A list of control parameters. See abclass.control() for details.

nstages

A positive integer specifying for the number of stages in the ET-Lasso procedure. By default, two rounds of tuning by random permutations will be performed as suggested in Yang, et al. (2019).

nfolds

A positive integer specifying the number of folds for cross-validation. Five-folds cross-validation will be used by default. An error will be thrown out if the nfolds is specified to be less than 2.

stratified

A logical value indicating if the cross-validation procedure should be stratified by the response label. The default value is TRUE to ensure the same number of categories be used in validation and training.

alignment

A character vector specifying how to align the lambda sequence used in the main fit with the cross-validation fits.
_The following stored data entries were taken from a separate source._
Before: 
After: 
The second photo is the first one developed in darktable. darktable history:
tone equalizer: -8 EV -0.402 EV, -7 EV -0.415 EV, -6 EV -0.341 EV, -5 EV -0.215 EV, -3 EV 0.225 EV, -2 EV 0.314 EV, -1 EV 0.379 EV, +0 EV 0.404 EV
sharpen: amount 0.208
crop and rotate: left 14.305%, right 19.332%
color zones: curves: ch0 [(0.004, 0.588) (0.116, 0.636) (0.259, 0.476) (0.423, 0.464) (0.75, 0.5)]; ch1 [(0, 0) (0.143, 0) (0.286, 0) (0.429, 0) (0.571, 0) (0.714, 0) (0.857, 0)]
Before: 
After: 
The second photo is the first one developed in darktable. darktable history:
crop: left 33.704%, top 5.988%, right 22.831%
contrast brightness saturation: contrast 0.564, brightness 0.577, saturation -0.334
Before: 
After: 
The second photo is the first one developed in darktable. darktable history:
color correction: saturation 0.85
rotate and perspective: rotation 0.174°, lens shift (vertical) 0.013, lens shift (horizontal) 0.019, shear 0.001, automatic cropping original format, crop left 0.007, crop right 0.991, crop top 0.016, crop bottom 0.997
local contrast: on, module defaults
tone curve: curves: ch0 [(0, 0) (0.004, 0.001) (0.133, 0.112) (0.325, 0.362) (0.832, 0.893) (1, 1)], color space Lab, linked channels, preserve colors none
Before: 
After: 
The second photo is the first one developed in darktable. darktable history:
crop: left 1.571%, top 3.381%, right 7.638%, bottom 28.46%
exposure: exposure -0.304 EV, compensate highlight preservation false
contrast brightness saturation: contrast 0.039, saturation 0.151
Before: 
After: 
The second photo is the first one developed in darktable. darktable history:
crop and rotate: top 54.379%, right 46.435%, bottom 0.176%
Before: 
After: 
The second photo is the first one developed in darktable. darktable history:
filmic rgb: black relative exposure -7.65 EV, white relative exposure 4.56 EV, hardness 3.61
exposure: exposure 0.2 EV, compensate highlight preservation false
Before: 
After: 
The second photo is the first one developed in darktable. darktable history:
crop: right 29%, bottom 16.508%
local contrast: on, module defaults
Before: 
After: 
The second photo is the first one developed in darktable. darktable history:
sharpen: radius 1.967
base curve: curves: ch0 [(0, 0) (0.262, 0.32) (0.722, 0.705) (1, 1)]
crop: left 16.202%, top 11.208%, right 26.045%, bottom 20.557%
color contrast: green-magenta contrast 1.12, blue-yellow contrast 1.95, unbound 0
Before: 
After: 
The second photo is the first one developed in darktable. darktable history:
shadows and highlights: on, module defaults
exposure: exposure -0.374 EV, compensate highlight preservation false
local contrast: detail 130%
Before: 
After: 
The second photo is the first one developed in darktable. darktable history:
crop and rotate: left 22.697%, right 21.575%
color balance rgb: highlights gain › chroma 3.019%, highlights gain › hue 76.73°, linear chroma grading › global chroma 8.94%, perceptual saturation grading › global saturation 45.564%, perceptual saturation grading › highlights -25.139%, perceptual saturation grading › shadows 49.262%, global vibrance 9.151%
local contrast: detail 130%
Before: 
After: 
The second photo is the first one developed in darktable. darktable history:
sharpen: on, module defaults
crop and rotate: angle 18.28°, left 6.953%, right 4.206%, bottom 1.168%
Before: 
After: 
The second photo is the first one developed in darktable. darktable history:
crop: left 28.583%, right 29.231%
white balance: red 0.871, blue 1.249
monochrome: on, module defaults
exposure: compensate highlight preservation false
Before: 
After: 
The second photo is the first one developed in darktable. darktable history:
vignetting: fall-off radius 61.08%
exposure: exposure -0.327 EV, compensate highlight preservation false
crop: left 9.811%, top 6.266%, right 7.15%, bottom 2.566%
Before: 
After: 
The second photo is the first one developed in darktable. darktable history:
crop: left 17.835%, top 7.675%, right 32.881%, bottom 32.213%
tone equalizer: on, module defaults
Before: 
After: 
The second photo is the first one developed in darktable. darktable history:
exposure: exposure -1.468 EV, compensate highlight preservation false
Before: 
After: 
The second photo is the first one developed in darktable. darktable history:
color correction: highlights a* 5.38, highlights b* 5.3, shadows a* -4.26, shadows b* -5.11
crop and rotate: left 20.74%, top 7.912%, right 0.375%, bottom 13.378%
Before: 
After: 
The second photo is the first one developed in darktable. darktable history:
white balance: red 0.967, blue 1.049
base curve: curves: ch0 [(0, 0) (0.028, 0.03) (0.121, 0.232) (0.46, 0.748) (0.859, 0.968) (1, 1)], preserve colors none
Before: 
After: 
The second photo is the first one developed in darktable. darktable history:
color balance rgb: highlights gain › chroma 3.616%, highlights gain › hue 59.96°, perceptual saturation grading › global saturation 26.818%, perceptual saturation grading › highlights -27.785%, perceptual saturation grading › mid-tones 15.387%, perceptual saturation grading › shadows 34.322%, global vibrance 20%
The available options are "fraction" for allowing cross-validation fits to have their own lambda sequences and "lambda" for using the same lambda sequence of the main fit. The option "lambda" will be applied if a meaningful lambda is specified. The default value is "fraction".

refit

A logical value indicating if a new classifier should be trained using the selected predictors or a named list that will be passed to abclass.control() to specify how the new classifier should be trained.

...

Other control parameters passed to abclass.control().

Value

An S3 object of class et.abclass and abclass.

Details

The ET-Lasso procedure is intended for tuning the lambda parameter solely. The arguments regarding cross-validation, nfolds, stratified, and alignment, allow one to estimate the prediction accuracy by cross-validation for the model estimates resulted from the ET-Lasso procedure, which can be helpful for one to choose other tuning parameters (e.g., alpha).

References

Yang, S., Wen, J., Zhan, X., & Kifer, D. (2019). ET-Lasso: A new efficient tuning of lasso-type regularization for high-dimensional data. In Proceedings of the 25th ACM SIGKDD International Conference on Knowledge Discovery & Data Mining (pp. 607–616).